In 2018, there is one fracking fleet for every two drilling rigs, up from one fleet for every four rigs a few years ago. The number of sections, or stages, of a well that get fracked has doubled, from about 25 to 50.

Fracking is powered by fleets of a dozen or more semi-trucks connected to pressure pumps which increasingly run 24 hours a day, seven days a week. The U.S. record for pressure pumping intensity, set in 2014, was about 18 million horsepower. Already this year, frackers have deployed roughly 15 million horsepower, and analysts project it could hit 19 million by the end of the year as new fracking fleets are assembled.

Halliburton, which leads North American fracking market, said it built a handful of new fleets at the end of the last year and is likely to add more. Schlumberger, the world's largest oil field services company, said it may spend $100 million to upgrade and unleash 20 fracking fleets recently acquired from Weatherford International, which has its main operations in Houston.

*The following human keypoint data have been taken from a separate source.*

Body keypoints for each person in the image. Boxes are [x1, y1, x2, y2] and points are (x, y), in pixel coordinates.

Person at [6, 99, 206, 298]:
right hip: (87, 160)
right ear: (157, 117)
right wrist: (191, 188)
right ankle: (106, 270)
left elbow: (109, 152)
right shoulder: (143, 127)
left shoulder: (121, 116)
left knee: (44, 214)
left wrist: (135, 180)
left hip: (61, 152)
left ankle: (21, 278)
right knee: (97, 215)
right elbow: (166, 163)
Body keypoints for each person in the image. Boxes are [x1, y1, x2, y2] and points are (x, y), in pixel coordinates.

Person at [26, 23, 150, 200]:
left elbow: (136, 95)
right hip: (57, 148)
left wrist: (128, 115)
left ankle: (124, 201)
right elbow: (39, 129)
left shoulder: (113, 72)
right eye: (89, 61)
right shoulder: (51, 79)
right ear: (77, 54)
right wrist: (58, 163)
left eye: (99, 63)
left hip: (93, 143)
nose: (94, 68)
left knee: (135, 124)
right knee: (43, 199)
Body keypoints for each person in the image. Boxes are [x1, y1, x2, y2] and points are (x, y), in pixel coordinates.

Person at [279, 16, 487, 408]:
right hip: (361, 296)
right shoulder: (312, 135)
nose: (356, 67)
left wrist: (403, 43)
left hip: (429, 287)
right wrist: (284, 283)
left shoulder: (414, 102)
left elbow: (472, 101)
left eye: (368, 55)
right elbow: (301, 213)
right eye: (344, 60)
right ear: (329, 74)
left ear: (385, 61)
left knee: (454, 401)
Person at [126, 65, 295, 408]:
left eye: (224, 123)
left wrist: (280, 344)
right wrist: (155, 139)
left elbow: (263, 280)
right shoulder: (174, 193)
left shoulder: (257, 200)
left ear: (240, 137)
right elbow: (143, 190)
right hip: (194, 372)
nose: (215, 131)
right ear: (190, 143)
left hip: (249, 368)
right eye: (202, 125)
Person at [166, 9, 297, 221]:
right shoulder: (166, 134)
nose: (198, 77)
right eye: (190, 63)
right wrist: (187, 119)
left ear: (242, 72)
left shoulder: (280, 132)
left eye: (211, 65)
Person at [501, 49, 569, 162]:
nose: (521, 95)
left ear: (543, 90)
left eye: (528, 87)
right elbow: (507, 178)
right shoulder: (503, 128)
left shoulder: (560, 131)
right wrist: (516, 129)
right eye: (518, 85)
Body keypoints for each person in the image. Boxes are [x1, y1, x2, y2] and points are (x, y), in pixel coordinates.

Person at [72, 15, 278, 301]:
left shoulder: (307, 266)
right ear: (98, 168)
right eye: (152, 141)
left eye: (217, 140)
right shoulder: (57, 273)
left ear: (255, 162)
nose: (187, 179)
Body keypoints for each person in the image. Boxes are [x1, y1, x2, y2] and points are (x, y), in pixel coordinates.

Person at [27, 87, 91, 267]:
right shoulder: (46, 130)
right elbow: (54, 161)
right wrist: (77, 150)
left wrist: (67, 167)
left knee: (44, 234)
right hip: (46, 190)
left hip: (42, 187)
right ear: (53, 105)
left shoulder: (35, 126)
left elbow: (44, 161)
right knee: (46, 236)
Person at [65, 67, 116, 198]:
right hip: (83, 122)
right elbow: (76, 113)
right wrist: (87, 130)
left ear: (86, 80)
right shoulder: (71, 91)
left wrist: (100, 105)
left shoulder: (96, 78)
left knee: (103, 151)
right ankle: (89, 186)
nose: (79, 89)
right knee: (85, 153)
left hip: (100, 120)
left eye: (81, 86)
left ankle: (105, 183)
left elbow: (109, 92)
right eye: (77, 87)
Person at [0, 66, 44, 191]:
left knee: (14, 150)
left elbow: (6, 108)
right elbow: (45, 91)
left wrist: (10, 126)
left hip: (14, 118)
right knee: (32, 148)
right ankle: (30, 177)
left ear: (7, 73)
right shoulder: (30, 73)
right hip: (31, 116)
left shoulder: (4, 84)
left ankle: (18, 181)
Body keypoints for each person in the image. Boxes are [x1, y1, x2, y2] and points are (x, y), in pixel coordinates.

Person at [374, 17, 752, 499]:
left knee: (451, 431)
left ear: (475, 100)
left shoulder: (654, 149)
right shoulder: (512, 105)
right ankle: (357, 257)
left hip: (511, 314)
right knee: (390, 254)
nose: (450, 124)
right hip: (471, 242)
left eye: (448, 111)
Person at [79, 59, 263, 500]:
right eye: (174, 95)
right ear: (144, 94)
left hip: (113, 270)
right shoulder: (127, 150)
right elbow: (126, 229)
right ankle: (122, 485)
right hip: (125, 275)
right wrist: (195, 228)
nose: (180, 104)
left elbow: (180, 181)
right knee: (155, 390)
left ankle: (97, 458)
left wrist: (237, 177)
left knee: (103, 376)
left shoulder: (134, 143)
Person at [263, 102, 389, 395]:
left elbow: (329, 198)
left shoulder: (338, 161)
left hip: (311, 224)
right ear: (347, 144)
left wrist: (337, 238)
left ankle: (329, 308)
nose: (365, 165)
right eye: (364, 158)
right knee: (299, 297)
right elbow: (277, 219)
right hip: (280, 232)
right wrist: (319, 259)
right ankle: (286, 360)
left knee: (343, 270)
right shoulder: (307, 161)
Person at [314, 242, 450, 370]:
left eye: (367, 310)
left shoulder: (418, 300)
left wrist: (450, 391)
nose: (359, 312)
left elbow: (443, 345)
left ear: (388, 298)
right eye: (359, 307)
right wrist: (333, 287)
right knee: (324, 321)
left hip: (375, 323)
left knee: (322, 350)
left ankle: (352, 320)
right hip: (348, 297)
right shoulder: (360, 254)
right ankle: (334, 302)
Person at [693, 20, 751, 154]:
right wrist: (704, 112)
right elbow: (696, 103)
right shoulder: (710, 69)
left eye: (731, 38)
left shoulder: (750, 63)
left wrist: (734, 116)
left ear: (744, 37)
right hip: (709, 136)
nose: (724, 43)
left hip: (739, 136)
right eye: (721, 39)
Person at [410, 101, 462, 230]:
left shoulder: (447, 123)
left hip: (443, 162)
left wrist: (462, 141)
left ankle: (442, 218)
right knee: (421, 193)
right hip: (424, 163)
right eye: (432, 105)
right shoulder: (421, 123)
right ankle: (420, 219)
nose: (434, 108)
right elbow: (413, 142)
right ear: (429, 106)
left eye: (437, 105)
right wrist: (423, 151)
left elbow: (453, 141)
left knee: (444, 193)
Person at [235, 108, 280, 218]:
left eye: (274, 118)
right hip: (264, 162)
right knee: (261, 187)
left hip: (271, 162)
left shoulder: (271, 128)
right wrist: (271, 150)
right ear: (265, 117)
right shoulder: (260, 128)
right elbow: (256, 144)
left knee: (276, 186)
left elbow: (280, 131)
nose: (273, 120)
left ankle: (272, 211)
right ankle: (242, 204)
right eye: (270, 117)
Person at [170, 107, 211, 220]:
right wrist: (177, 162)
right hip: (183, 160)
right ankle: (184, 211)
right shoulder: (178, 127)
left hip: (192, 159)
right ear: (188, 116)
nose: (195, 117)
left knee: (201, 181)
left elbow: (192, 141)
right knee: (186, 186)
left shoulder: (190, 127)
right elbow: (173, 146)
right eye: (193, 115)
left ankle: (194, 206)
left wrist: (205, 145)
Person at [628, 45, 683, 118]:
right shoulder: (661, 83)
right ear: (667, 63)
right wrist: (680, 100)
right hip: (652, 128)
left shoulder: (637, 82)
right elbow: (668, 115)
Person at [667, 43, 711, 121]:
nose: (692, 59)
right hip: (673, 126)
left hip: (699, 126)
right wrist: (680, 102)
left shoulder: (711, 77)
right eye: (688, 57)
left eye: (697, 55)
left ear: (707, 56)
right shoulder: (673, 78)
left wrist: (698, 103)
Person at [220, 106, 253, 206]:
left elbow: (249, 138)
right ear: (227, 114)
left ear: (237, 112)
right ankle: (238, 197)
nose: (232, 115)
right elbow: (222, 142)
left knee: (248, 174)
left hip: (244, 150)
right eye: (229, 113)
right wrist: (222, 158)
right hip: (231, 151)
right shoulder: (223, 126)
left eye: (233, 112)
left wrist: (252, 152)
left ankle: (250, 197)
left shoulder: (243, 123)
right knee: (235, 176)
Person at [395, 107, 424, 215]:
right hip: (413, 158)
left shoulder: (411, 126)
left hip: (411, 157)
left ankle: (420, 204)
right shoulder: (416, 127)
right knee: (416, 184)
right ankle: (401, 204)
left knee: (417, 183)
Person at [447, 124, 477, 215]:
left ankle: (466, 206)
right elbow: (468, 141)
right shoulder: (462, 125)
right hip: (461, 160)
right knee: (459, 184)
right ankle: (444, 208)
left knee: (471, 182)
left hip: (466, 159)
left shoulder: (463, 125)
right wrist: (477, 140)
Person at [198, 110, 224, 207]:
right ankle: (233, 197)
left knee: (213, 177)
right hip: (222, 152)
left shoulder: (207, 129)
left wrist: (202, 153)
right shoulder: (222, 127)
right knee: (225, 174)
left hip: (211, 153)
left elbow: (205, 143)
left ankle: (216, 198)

"It's just massively increased in a short period of time," said James West, an energy analyst at the research firm Evercore ISI. "It's a big industrialization effort."

The fracker rises - again

That effort is only expected to grow with some 7,000 drilled wells waiting to be fracked, nearly double the number in 2014, when oil prices were still at $100 a barrel. ProPetro, a Midland oil field services company, said it could double its number of fracking crews from 10 at the beginning of 2017 to 20 by the end of this year. ProPetro's 17th fracking fleet is about to come online.

Each fracking fleet requires a crew of about 30 people, about 15 for each 12-hour shift. ProPetro has tripled its workforce in less than 18 months, from 400 to 1,200 - all working in the Permian.

"It's pretty unprecedented to add capacity at that pace," said Dale Redman, ProPetro's CEO and co-founder. "It's been an unbelievable transition to watch."

Houston-based Patterson-UTI Energy is known for its drilling, but the company's fracking revenues exceeded 50 percent for the first time late last year. That trend is expected to continue for the foreseeable future as it keeps starting up more fracking fleets, said Mark Siegel, the company chairman.

"Fracking is becoming an ever-more-important expense of each well," Siegel said.

This week, five workers were killed in Oklahoma in an explosion involving a Patterson-UTI rig. Siegel was interviewed before the tragedy.

Tracking the oil price

Byron Pope, an energy analyst at the Houston investment bank Tudor, Pickering, Holt & Co., suggested that fracking horsepower may become a better indicator of U.S. oil and gas production than the rig count, as companies introduce high-tech rigs that can drill more wells that are longer and closer together. The active U.S. rig count was 936 last week, more than double its recent low of 404 in May 2016, but far below the nearly 2,000 rigs that were operating in 2014.

"The rig count is roughly half the prior peak, but horsepower demand is going to get back above that peak," Pope said. "It's silently outpaced the rig count."

The pivot to fracking was anticipated this year, but the big question now is how much activity might accelerate if oil prices stay near $65 a barrel, compared with $45 at mid-2017.

Exploration and production companies are expected by analysts to boost spending in U.S. oil fields by least 20 percent this year - likely more - and much of that increase will go to cover the costs of fracking crews working in the Permian Basin and other U.S. shale fields.

"The main issue is oil prices are that much stronger than what everyone was expecting coming into the year," said Bill Herbert, a senior energy analyst at Piper Jaffray & Co. in Houston. "That's huge."